## [TEXT EXCERPT]
★ ★ ★ ★

6. The Value of an Additional Graduate

As an illustration of the use of the high school graduation shadow price, we suppose that we are conducting a CBA of a program that is predicted to result in an additional 100 students graduating from high school (as explained below, we deliberately focus on a program that graduates only a relatively small number of additional students). We use the 3 percent discount, the lower of the two recommended OMB social discount rates. We also include positive externalities to estimate the shadow price for the additional 100 graduations, using either of the top two numbers in column 3 of Table 3. The estimated shadow price value of a single graduate including external benefits using the point estimate is $332,000. Consequently the social monetized value of an additional hundred graduations produces a benefit estimate of $33.2 million ($332,000 times 100).
Alternatively, analysts could use a shadow price derived from the Monte Carlo simulations. The shadow price value of a single graduate (again including external benefits) based on the Monte Carlo simulations is slightly lower at $313,000. This estimate takes into account several important parameter uncertainties. Using this approach, shown as the second number in the column 3 of Table 3 (and again using 3 percent) produces a slightly lower aggregate benefit estimate of $31.3 million, rather than $33.2 million.

★ ★ ★ ★

## [DATA]
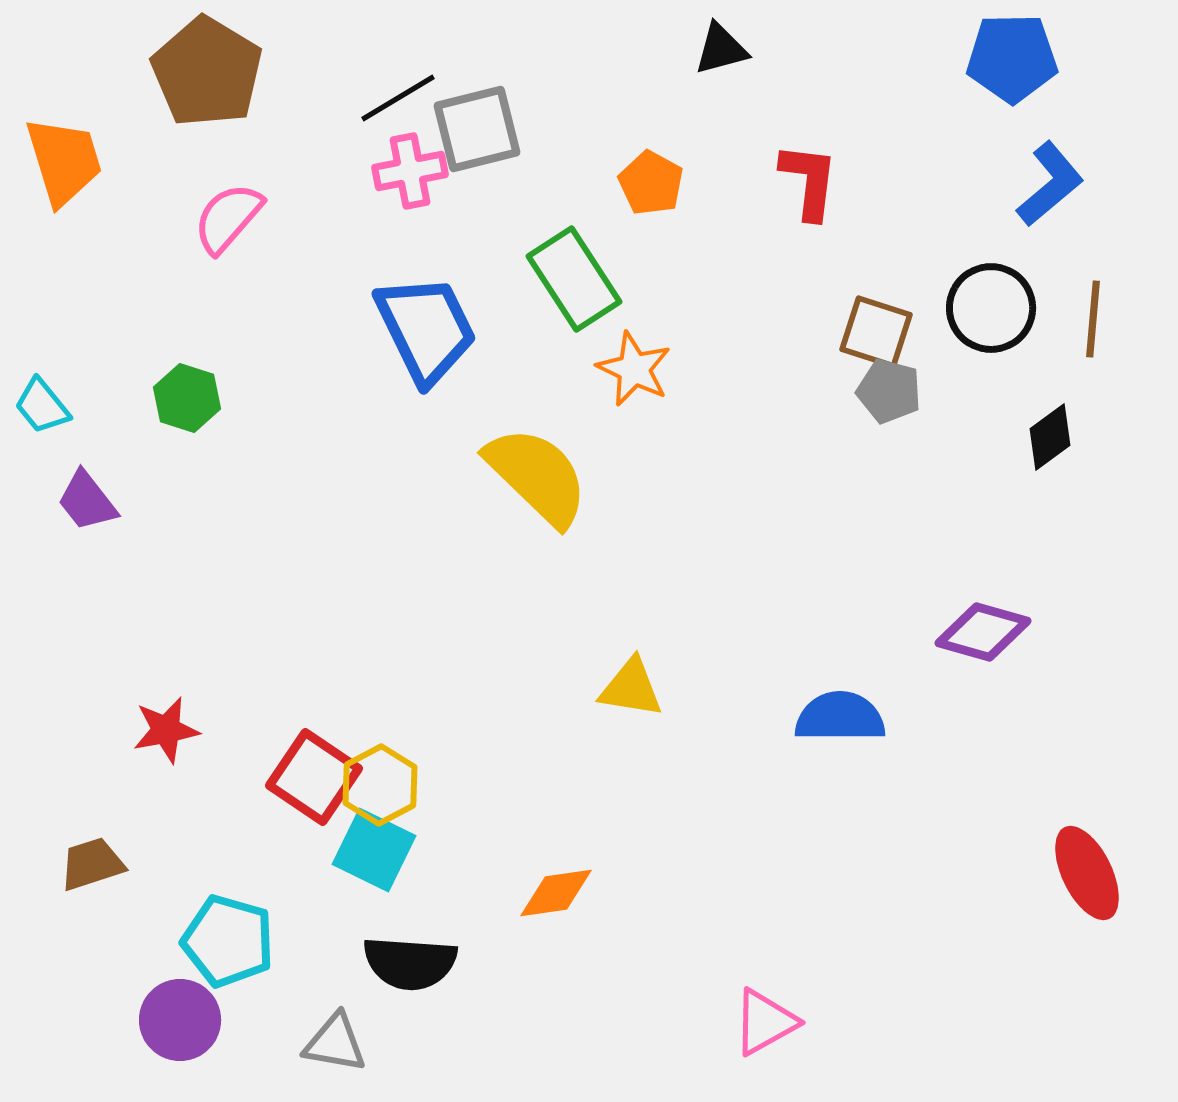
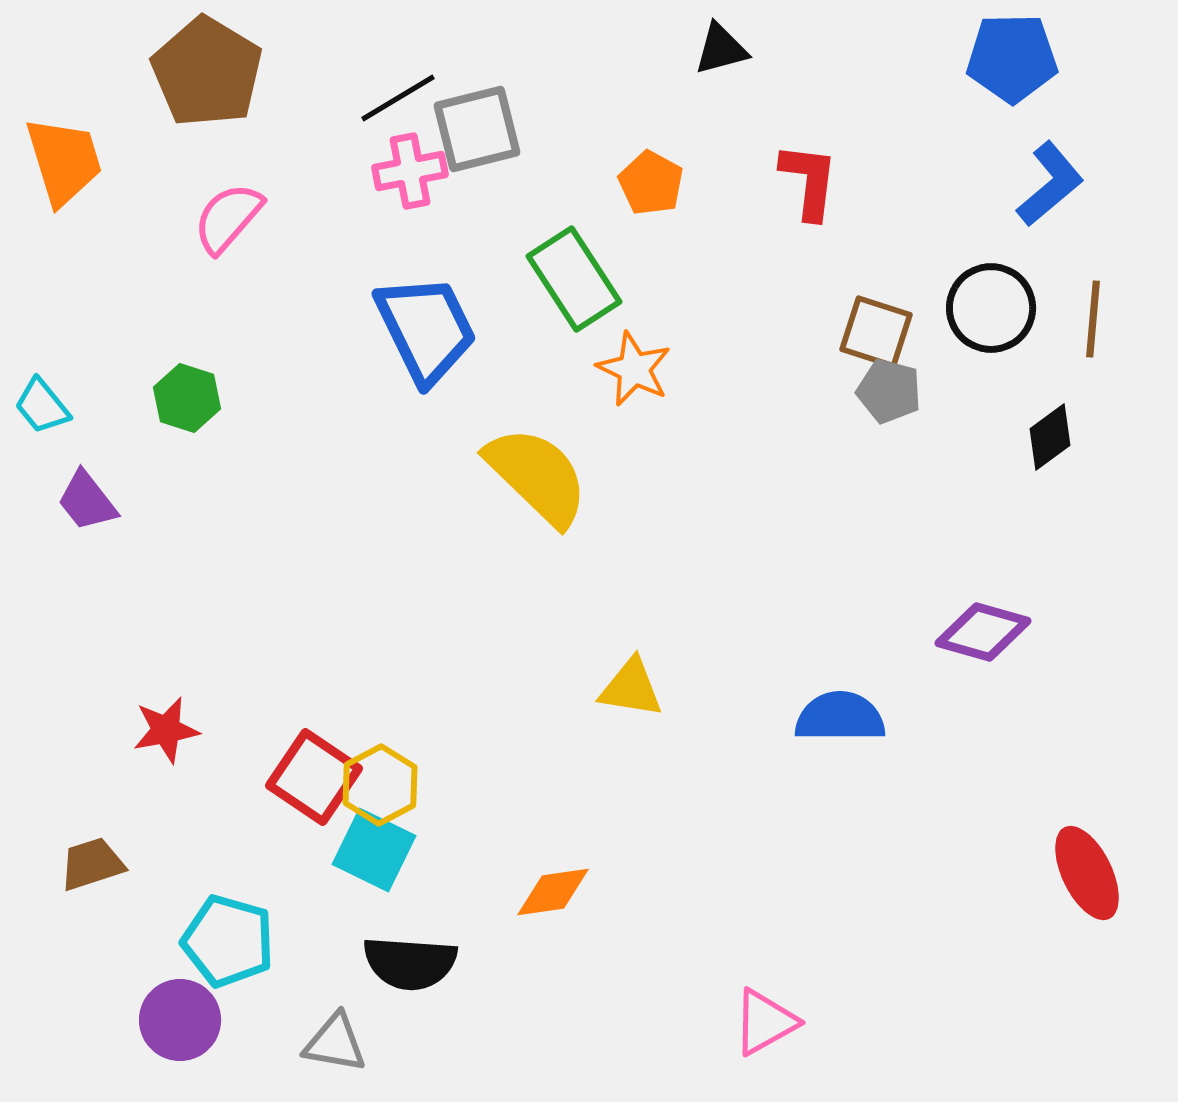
orange diamond: moved 3 px left, 1 px up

★ ★ ★ ★

## [REQUESTS]
(a) Rewrite the passage on the value of an additional graduate, starting at "Alternatively, analysts could" and ending at "than $33.2 million.", changing "Monte Carlo simulations" to "stochastic simulations".
(b) Continue the passage on the shadow price of an additional high school graduate from the point where it stops.

## [ANSWERS GIVEN]
(a)
Alternatively, analysts could use a shadow price derived from the stochastic simulations. The shadow price value of a single graduate (again including external benefits) based on the stochastic simulations is slightly lower at $313,000. This estimate takes into account several important parameter uncertainties. Using this approach, shown as the second number in the column 3 of Table 3 (and again using 3 percent) produces a slightly lower aggregate benefit estimate of $31.3 million, rather than $33.2 million.

(b)
As CBAs of social policies often involve many uncertain parameters, most analysts believe it is more appropriate to predict a distribution of net benefits using the Monte Carlo simulation approach rather than use a point estimate. For example, CBA analysts would likely think one should be uncertain about the exact number of additional graduations under any particular policy alternative (Weimer et al. 2019). Thus, to include the benefit of high school graduations in their CBA, analysts would draw a value from some assumed distribution of the number of graduations. If they drew a distribution using column 2 numbers and a 3 percent discount rate, they would get a mean value of $275,000 with a standard deviation of $58,800. This distribution takes account of the uncertainty in both the predicted impact and its shadow price, along with other modeled uncertainties.

7. Conclusions

The availability of a shadow price for valuing additional U.S. high school graduations increases the feasibility of conducting a range of social policy CBAs. It increases feasibility not only of education policies, but also of policies in public health, criminal justice, child welfare, and other areas that can affect the likelihood of high school graduation. WSIPP played an important role in drawing on exiting academic research and available data to develop this important shadow price. We analyze the steps in the WSIPP methodology and, following Boardman et al. (2018), update and expand on their approach to provide up-to-date shadow prices under a number of varying assumptions. A plausible shadow price for a high school graduation is inherently valuable in applying CBA to various areas of U.S. social policy, but, as we discuss throughout the article, we can improve the estimates of the value, especially for particular groups of interest. Additionally, we encourage other social scientists to identify and develop additional shadow prices, especially for social policy arenas. Reducing the cost of doing CBA through increasing the availability of such “plug-in” values will potentially contribute to better public policy in social policy in the future.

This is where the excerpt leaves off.